By the time Paterson died in 1960, she was largely forgotten. While God in the Machine is still in print, it is not one of the typical books libertarians reference like Capitalism and Freedom by Milton Friedman or Rand’s Atlas Shrugged. But Paterson’s columns, God in the Machine and her advocacy largely behind the scenes ensured that libertarianism would not recede into the ideological dustbin but survive its darkest hour and emerge strengthened. Nock wrote that Rose Wilder Lane and Isabel Paterson “shown the male world of this period how to think fundamentally.They make all of us male writers look like Confederate money.They don’t fumble and fiddle around- every shot goes straight to the centre.”

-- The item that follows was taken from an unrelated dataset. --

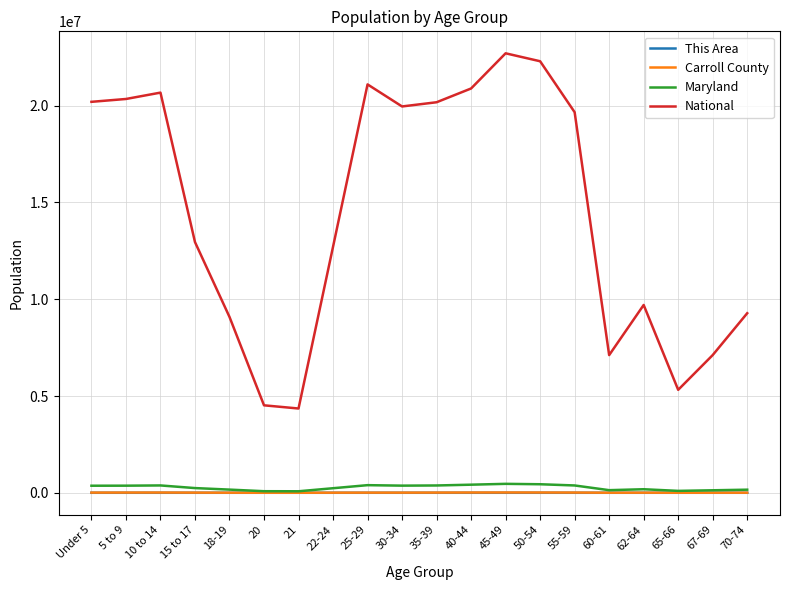

The value of National at 40-44 is 20890964. True or false?

True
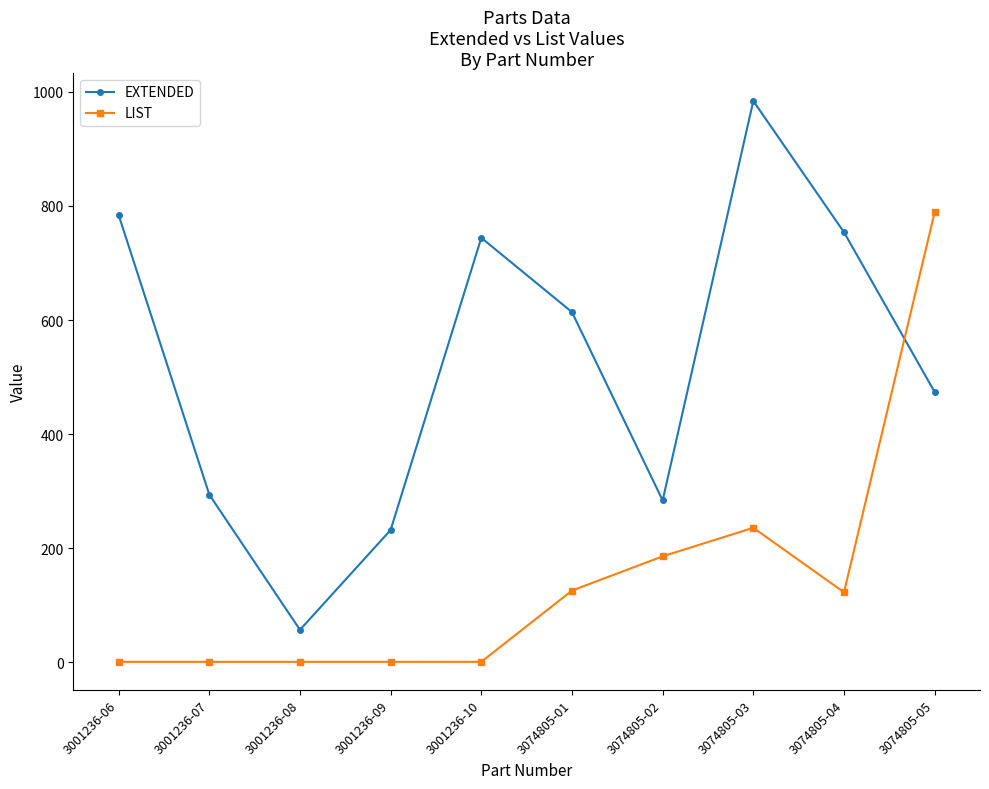

True or false: EXTENDED has more than 2 points higher than both neighbors.

False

Isabel Paterson’s biographer Stephen Cox, notes that “women were more important to the creation of the libertarian movement than they were to the creation of any political movement not strictly focused on women’s rights.” Though Patterson might not be a household name today, without her contributions, both as a writer and mentor to disparate libertarians across the country, it is possible there would be either a much diminished or possibly no libertarian movement. Her magnum opus God in the Machine established and popularized core themes of libertarian thought: the bulwark of private property against state interference, a vision of the state as a economically and creatively impotent institution, and lastly, a critical stance towards paternalism or any form of state action cloaked in humanitarian rhetoric.
Paterson ended her life in obscurity. Her political beliefs caused her to become increasingly alienated, eventually losing her job for being too outspoken. It must have seemed hopeless to an extent for Paterson to dedicate herself to a cause that she would never see flourish, she had a thankless job. It would have been much easier to revert back to writing her literary column and staying out of politics altogether. But that was not in the nature of a person like Paterson who said “Freedom is worth whatever it costs.”